En el cine más reciente, siento especial debilidad por dos actores: en primer lugar, por Geoffrey Rush, que compone un implacable Inspector Javert en Los miserables (Les misérables, Bille August, 1998) y un genial Capitán Barbossa en la primera entrega de Piratas del Caribe (Pirates of the Caribbean: The Curse of the Black Pearl, Gore Verbinski, 2003); y, en segundo lugar, por el poco conocido Bruce Payne, cuyos malvados irónicos y algo amanerados son, sin duda, lo mejor de títulos tan discretos como Dragones y mazmorras (Dungeons & Dragons, Courtney Solomon, 2000) o Los inmortales: Juego final (Highlander: Endgame, Douglas Aarniokoski, 2000).

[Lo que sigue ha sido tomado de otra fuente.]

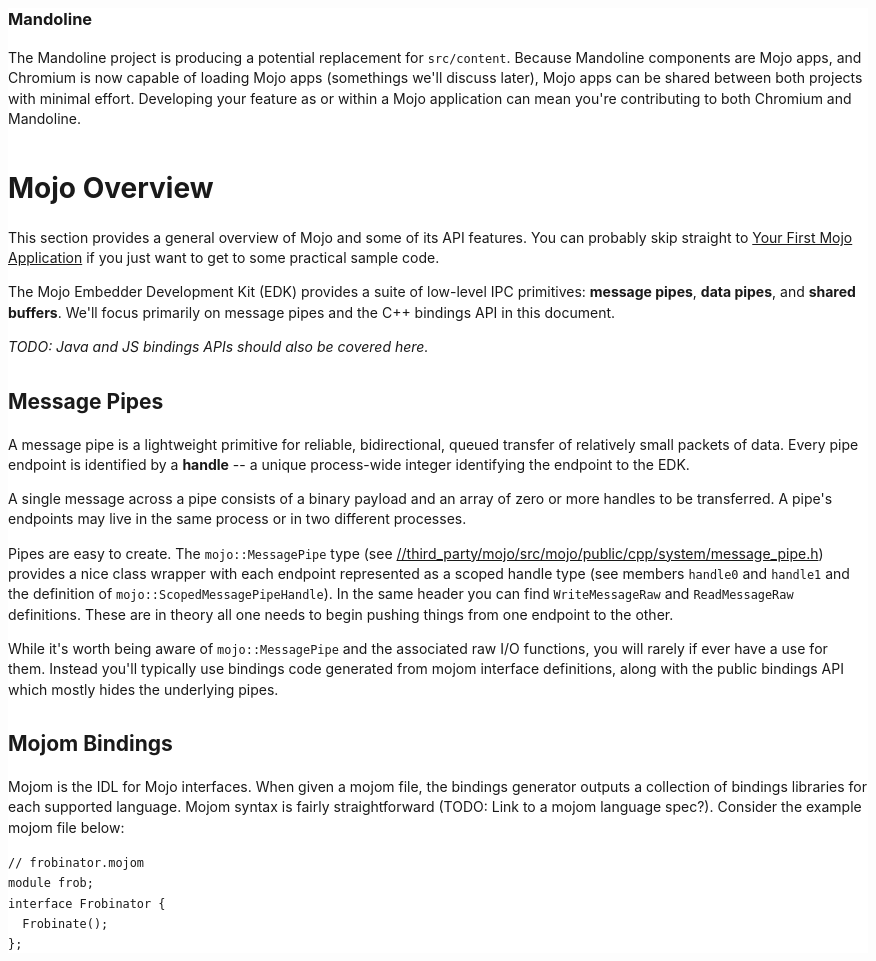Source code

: ### Mandoline

The Mandoline project is producing a potential replacement for `src/content`. Because Mandoline components are Mojo apps, and Chromium is now capable of loading Mojo apps (somethings we'll discuss later),  Mojo apps can be shared between both projects with minimal effort. Developing your feature as or within a Mojo application can mean you're contributing to both Chromium and Mandoline.

# Mojo Overview

This section provides a general overview of Mojo and some of its API features. You can probably skip straight to [Your First Mojo Application](#Your_First_Mojo_Application.md) if you just want to get to some practical sample code.

The Mojo Embedder Development Kit (EDK) provides a suite of low-level IPC primitives: **message pipes**, **data pipes**, and **shared buffers**. We'll focus primarily on message pipes and the C++ bindings API in this document.

_TODO: Java and JS bindings APIs should also be covered here._

## Message Pipes

A message pipe is a lightweight primitive for reliable, bidirectional, queued transfer of relatively small packets of data. Every pipe endpoint  is identified by a **handle** -- a unique process-wide integer identifying the endpoint to the EDK.

A single message across a pipe consists of a binary payload and an array of zero or more handles to be transferred. A pipe's endpoints may live in the same process or in two different processes.

Pipes are easy to create. The `mojo::MessagePipe` type (see [//third\_party/mojo/src/mojo/public/cpp/system/message\_pipe.h](https://code.google.com/p/chromium/codesearch#chromium/src/third_party/mojo/src/mojo/public/cpp/system/message_pipe.h)) provides a nice class wrapper with each endpoint represented as a scoped handle type (see members `handle0` and `handle1` and the definition of `mojo::ScopedMessagePipeHandle`). In the same header you can find `WriteMessageRaw` and `ReadMessageRaw` definitions. These are in theory all one needs to begin pushing things from one endpoint to the other.

While it's worth being aware of `mojo::MessagePipe` and the associated raw I/O functions, you will rarely if ever have a use for them. Instead you'll typically use bindings code generated from mojom interface definitions, along with the public bindings API which mostly hides the underlying pipes.

## Mojom Bindings

Mojom is the IDL for Mojo interfaces. When given a mojom file, the bindings generator outputs a collection of bindings libraries for each supported language. Mojom syntax is fairly straightforward (TODO: Link to a mojom language spec?). Consider the example mojom file below:

```
// frobinator.mojom
module frob;
interface Frobinator {
  Frobinate();
};
```

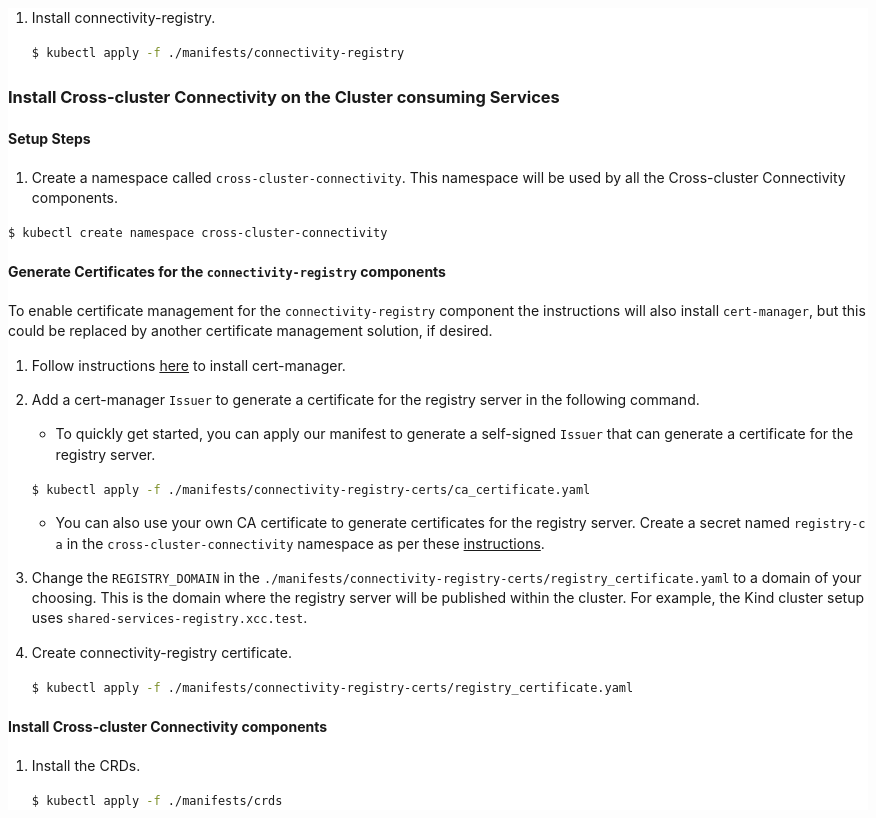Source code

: 1. Install connectivity-registry.
   ```bash
   $ kubectl apply -f ./manifests/connectivity-registry
   ```

### Install Cross-cluster Connectivity on the Cluster consuming Services

#### Setup Steps

1. Create a namespace called `cross-cluster-connectivity`. This namespace will
   be used by all the Cross-cluster Connectivity components.
  ```bash
  $ kubectl create namespace cross-cluster-connectivity
  ```

#### Generate Certificates for the `connectivity-registry` components

To enable certificate management for the `connectivity-registry` component the
instructions will also install `cert-manager`, but this could be replaced by
another certificate management solution, if desired.

1. Follow instructions
   [here](https://cert-manager.io/docs/installation/kubernetes) to install
   cert-manager.

1. Add a cert-manager `Issuer` to generate a certificate for the registry server
   in the following command.
   - To quickly get started, you can apply our manifest to generate a
     self-signed `Issuer` that can generate a certificate for the registry
     server.
   ```bash
   $ kubectl apply -f ./manifests/connectivity-registry-certs/ca_certificate.yaml
   ```
   - You can also use your own CA certificate to generate certificates for the
   registry server. Create a secret named `registry-ca` in the
   `cross-cluster-connectivity` namespace as per these
   [instructions](https://cert-manager.io/docs/configuration/ca/).

1. Change the `REGISTRY_DOMAIN` in the
   `./manifests/connectivity-registry-certs/registry_certificate.yaml` to a
   domain of your choosing. This is the domain where the registry server will be
   published within the cluster. For example, the Kind cluster setup uses
   `shared-services-registry.xcc.test`.

1. Create connectivity-registry certificate.
   ```bash
   $ kubectl apply -f ./manifests/connectivity-registry-certs/registry_certificate.yaml
   ```

#### Install Cross-cluster Connectivity components

1. Install the CRDs.
   ```bash
   $ kubectl apply -f ./manifests/crds
   ```
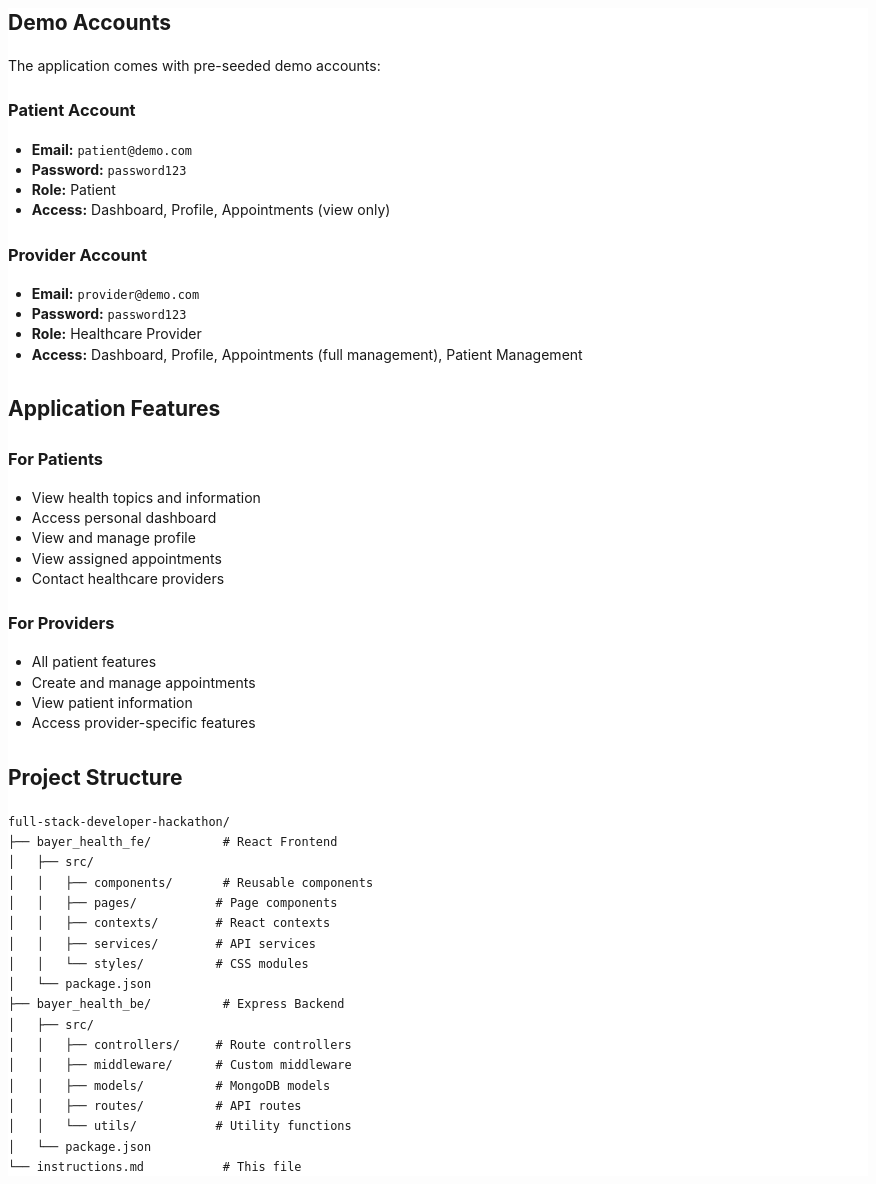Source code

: ## Demo Accounts

The application comes with pre-seeded demo accounts:

### Patient Account
- **Email:** `patient@demo.com`
- **Password:** `password123`
- **Role:** Patient
- **Access:** Dashboard, Profile, Appointments (view only)

### Provider Account
- **Email:** `provider@demo.com`
- **Password:** `password123`
- **Role:** Healthcare Provider
- **Access:** Dashboard, Profile, Appointments (full management), Patient Management

## Application Features

### For Patients
- View health topics and information
- Access personal dashboard
- View and manage profile
- View assigned appointments
- Contact healthcare providers

### For Providers
- All patient features
- Create and manage appointments
- View patient information
- Access provider-specific features

## Project Structure

```
full-stack-developer-hackathon/
├── bayer_health_fe/          # React Frontend
│   ├── src/
│   │   ├── components/       # Reusable components
│   │   ├── pages/           # Page components
│   │   ├── contexts/        # React contexts
│   │   ├── services/        # API services
│   │   └── styles/          # CSS modules
│   └── package.json
├── bayer_health_be/          # Express Backend
│   ├── src/
│   │   ├── controllers/     # Route controllers
│   │   ├── middleware/      # Custom middleware
│   │   ├── models/          # MongoDB models
│   │   ├── routes/          # API routes
│   │   └── utils/           # Utility functions
│   └── package.json
└── instructions.md           # This file
```
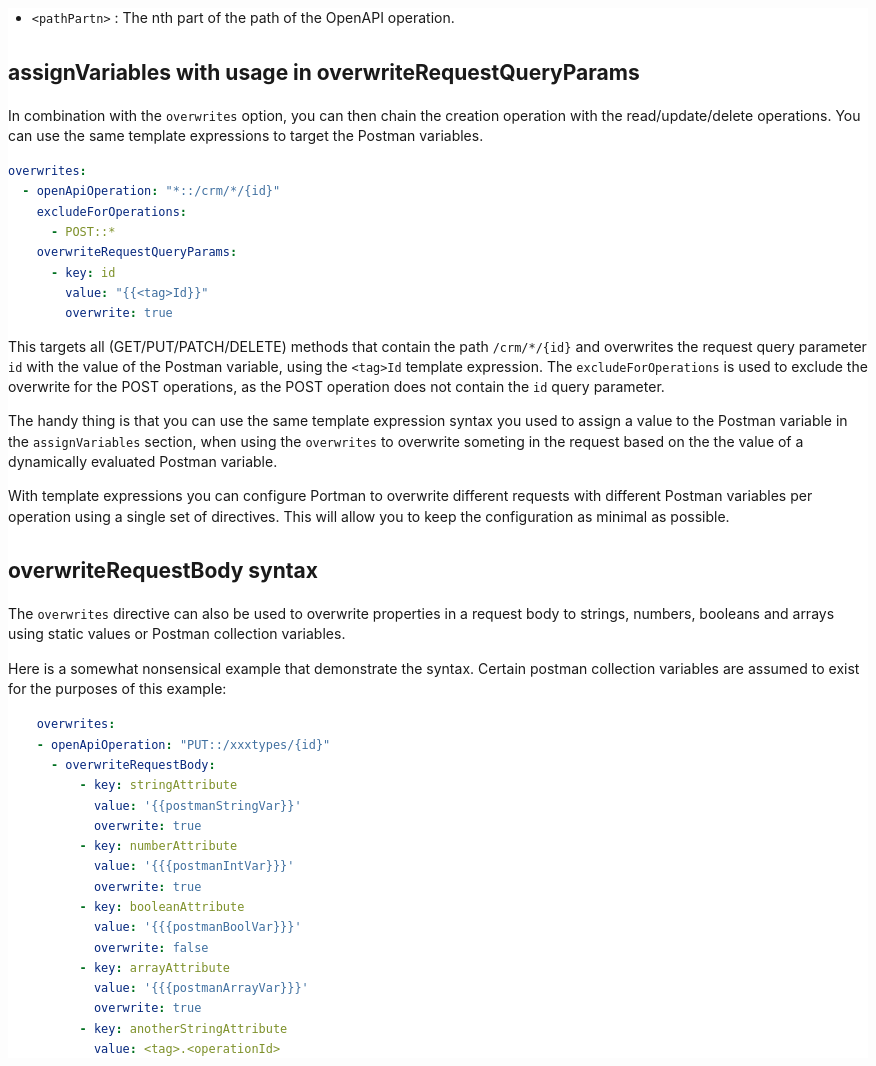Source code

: - `<pathPartn>` : The nth part of the path of the OpenAPI operation.


## assignVariables with usage in overwriteRequestQueryParams

In combination with the `overwrites` option, you can then chain the creation operation with the read/update/delete operations. 
You can use the same template expressions to target the Postman variables.

```yaml
overwrites:
  - openApiOperation: "*::/crm/*/{id}"
    excludeForOperations:
      - POST::*
    overwriteRequestQueryParams:
      - key: id
        value: "{{<tag>Id}}"
        overwrite: true
```

This targets all (GET/PUT/PATCH/DELETE) methods that contain the path `/crm/*/{id}`  and overwrites the request query parameter `id` with the value of the Postman variable, using the `<tag>Id` template expression.
The `excludeForOperations` is used to exclude the overwrite for the POST operations, as the POST operation does not contain the `id` query parameter.

The handy thing is that you can use the same template expression syntax you used to assign a value to the Postman variable in the `assignVariables` section, when using the `overwrites` to overwrite someting in the request based on the the value of a dynamically evaluated Postman variable.  

With template expressions you can configure Portman to overwrite different requests with different Postman variables per operation using a single set of directives.  This will allow you to keep the configuration as minimal as possible.

## overwriteRequestBody syntax

The `overwrites` directive can also be used to overwrite properties in a request body to strings, numbers, booleans and arrays using static values or Postman collection variables.

Here is a somewhat nonsensical example that demonstrate the syntax.  Certain postman collection variables are assumed to exist for the purposes of this example:   

```yaml
    overwrites:
    - openApiOperation: "PUT::/xxxtypes/{id}"
      - overwriteRequestBody:
          - key: stringAttribute
            value: '{{postmanStringVar}}'
            overwrite: true
          - key: numberAttribute
            value: '{{{postmanIntVar}}}'
            overwrite: true
          - key: booleanAttribute
            value: '{{{postmanBoolVar}}}'
            overwrite: false
          - key: arrayAttribute
            value: '{{{postmanArrayVar}}}'
            overwrite: true
          - key: anotherStringAttribute
            value: <tag>.<operationId>

```
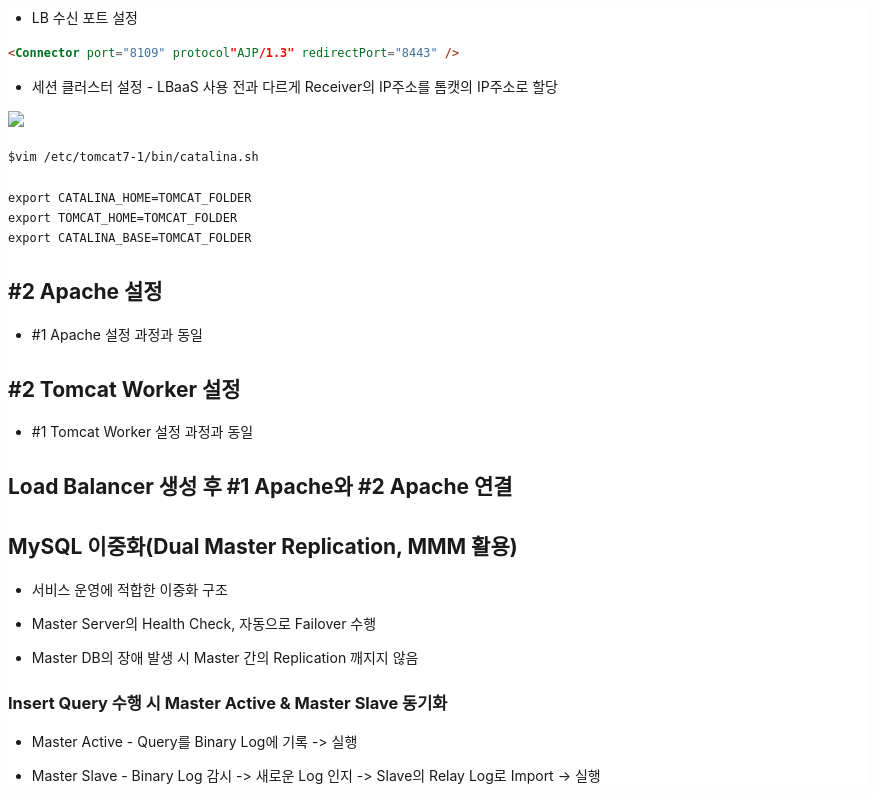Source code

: * LB 수신 포트 설정

```html
<Connector port="8109" protocol"AJP/1.3" redirectPort="8443" />
```  

  

* 세션 클러스터 설정 - LBaaS 사용 전과 다르게 Receiver의 IP주소를 톰캣의 IP주소로 할당

  
![](https://lh3.googleusercontent.com/z7opWW_hndBABXmjxdQdvc6jqePhE2DQuWjUTwQ36-sxonGZgndhXmJ5tNbNZW2vHNi00Bjpn80D)

```
$vim /etc/tomcat7-1/bin/catalina.sh

export CATALINA_HOME=TOMCAT_FOLDER
export TOMCAT_HOME=TOMCAT_FOLDER
export CATALINA_BASE=TOMCAT_FOLDER
```


## #2 Apache 설정

  

* #1 Apache 설정 과정과 동일

  

## #2 Tomcat Worker 설정

  

* #1 Tomcat Worker 설정 과정과 동일

  

## Load Balancer 생성 후 #1 Apache와 #2 Apache 연결

  

## MySQL 이중화(Dual Master Replication, MMM 활용)

  

* 서비스 운영에 적합한 이중화 구조

* Master Server의 Health Check, 자동으로 Failover 수행

* Master DB의 장애 발생 시 Master 간의 Replication 깨지지 않음

  

### Insert Query 수행 시 Master Active & Master Slave 동기화

  

* Master Active - Query를 Binary Log에 기록 -> 실행

* Master Slave - Binary Log 감시 -> 새로운 Log 인지 -> Slave의 Relay Log로 Import -> 실행

  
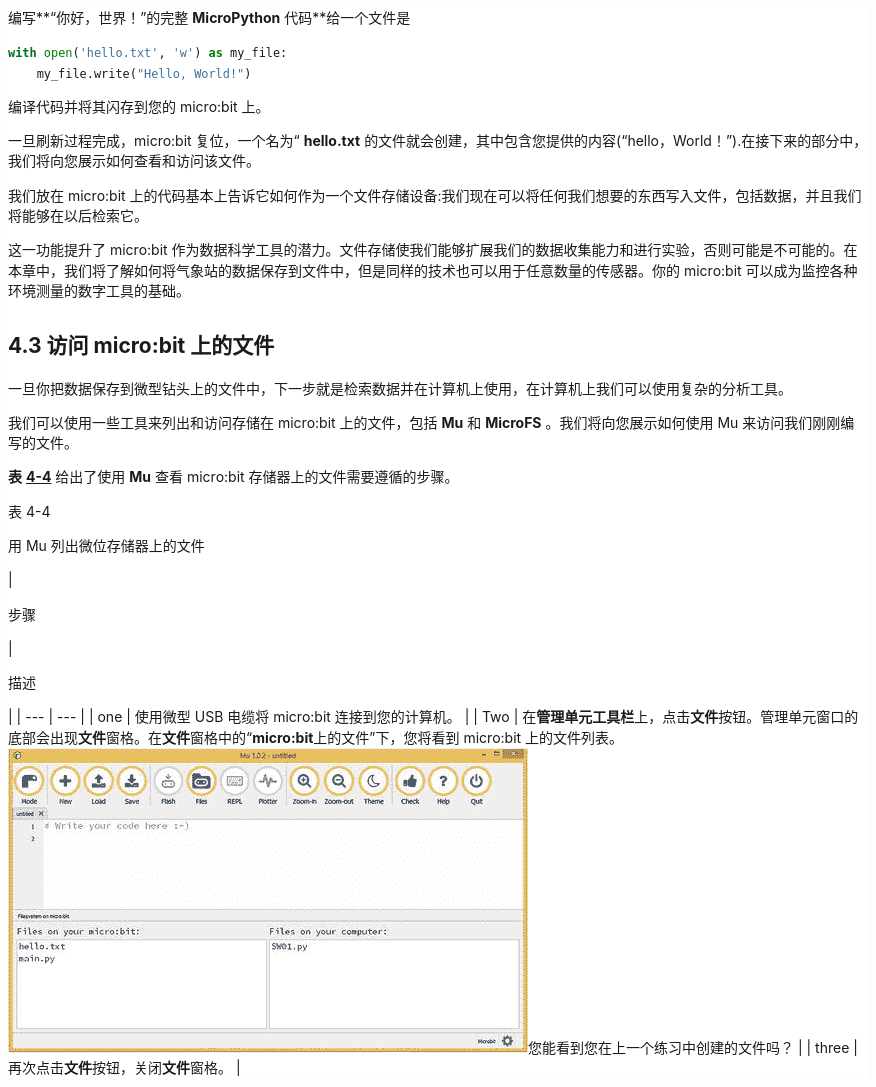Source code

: 编写**“你好，世界！”的完整 **MicroPython** 代码**给一个文件是

```py
with open('hello.txt', 'w') as my_file:
    my_file.write("Hello, World!")

```

编译代码并将其闪存到您的 micro:bit 上。

一旦刷新过程完成，micro:bit 复位，一个名为“ **hello.txt** 的文件就会创建，其中包含您提供的内容(“hello，World！”).在接下来的部分中，我们将向您展示如何查看和访问该文件。

我们放在 micro:bit 上的代码基本上告诉它如何作为一个文件存储设备:我们现在可以将任何我们想要的东西写入文件，包括数据，并且我们将能够在以后检索它。

这一功能提升了 micro:bit 作为数据科学工具的潜力。文件存储使我们能够扩展我们的数据收集能力和进行实验，否则可能是不可能的。在本章中，我们将了解如何将气象站的数据保存到文件中，但是同样的技术也可以用于任意数量的传感器。你的 micro:bit 可以成为监控各种环境测量的数字工具的基础。

## 4.3 访问 micro:bit 上的文件

一旦你把数据保存到微型钻头上的文件中，下一步就是检索数据并在计算机上使用，在计算机上我们可以使用复杂的分析工具。

我们可以使用一些工具来列出和访问存储在 micro:bit 上的文件，包括 **Mu** 和 **MicroFS** 。我们将向您展示如何使用 Mu 来访问我们刚刚编写的文件。

**表** [**4-4**](#Tab4) 给出了使用 **Mu** 查看 micro:bit 存储器上的文件需要遵循的步骤。

表 4-4

用 Mu 列出微位存储器上的文件

  
| 

步骤

 | 

描述

 |
| --- | --- |
| one | 使用微型 USB 电缆将 micro:bit 连接到您的计算机。 |
| Two | 在**管理单元工具栏**上，点击**文件**按钮。管理单元窗口的底部会出现**文件**窗格。在**文件**窗格中的“**micro:bit**上的文件”下，您将看到 micro:bit 上的文件列表。![img/486852_1_En_4_Figa_HTML.jpg](img/486852_1_En_4_Figa_HTML.jpg)您能看到您在上一个练习中创建的文件吗？ |
| three | 再次点击**文件**按钮，关闭**文件**窗格。 |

He reservado para el final a los villanos del western, concretamente a los de las películas de Sergio Leone. En la Trilogía Dólar hay dos tipos de malvados casi opuestos, pero igualmente letales: histriónicos y parlanchines, unos; silenciosos y taciturnos, los otros. El primer modelo lo interpreta Gian Maria Volonté en Por un puñado de dólares (Per un pugno di dollari, 1964) y La muerte tenía un precio (Per qualche dollaro in più, 1965), y, en cierto modo, Eli Walach en El bueno, el feo y el malo (Il buono, il brutto, il cattivo, 1966). De todas maneras, no estoy seguro de que Wallach sea un villano en sentido estricto, como tampoco lo es Clint Eastwood en esa misma trilogía ni Lee Van Cleef en La muerte tenía un precio. Ahora bien, pocos personajes superan en maldad al propio Lee Van Cleef de El bueno, el feo y el malo, aunque él mismo ya había interpretado a malvados en dos títulos imprescindibles del cine del Oeste, Solo ante el peligro (High Noon, Fred Zinnemann, 1952) y El hombre que mató a Liberty Valance (The Man Who Shot Liberty Valance, John Ford, 1962).
Ahora bien, el mejor malo del western, al menos en mi opinión, lo creó Sergio Leone para Hasta que llegó su hora (C'era una volta il West, 1968). Frank (en un claro homenaje al Frank Miller de Solo ante el peligro, interpretado por Ian McDonald) es un pistolero ambicioso y despiadado, jefe de una banda que trabaja para el ferrocarril. En los primeros minutos de metraje, vemos cómo Frank y su banda masacran a una familia entera a traición; lo más sorprendente es que, cuando la banda sale de su escondrijo y la cámara da la vuelta hasta ponerse frente a su jefe, descubrimos los ojos azules de un actor bien conocido: "¡Dios Santo! ¡Es Henry Fonda!". Y no es todo; en ese momento, sale un niño de la casa y alguien pregunta, "¿Qué hacemos con él, Frank?", a lo que este responde: "Ya que has pronunciado mi nombre...", justo antes de descerrajarle un tiro en la cara. Así las gastan estos malvados de leyenda, estos villanos de excepción.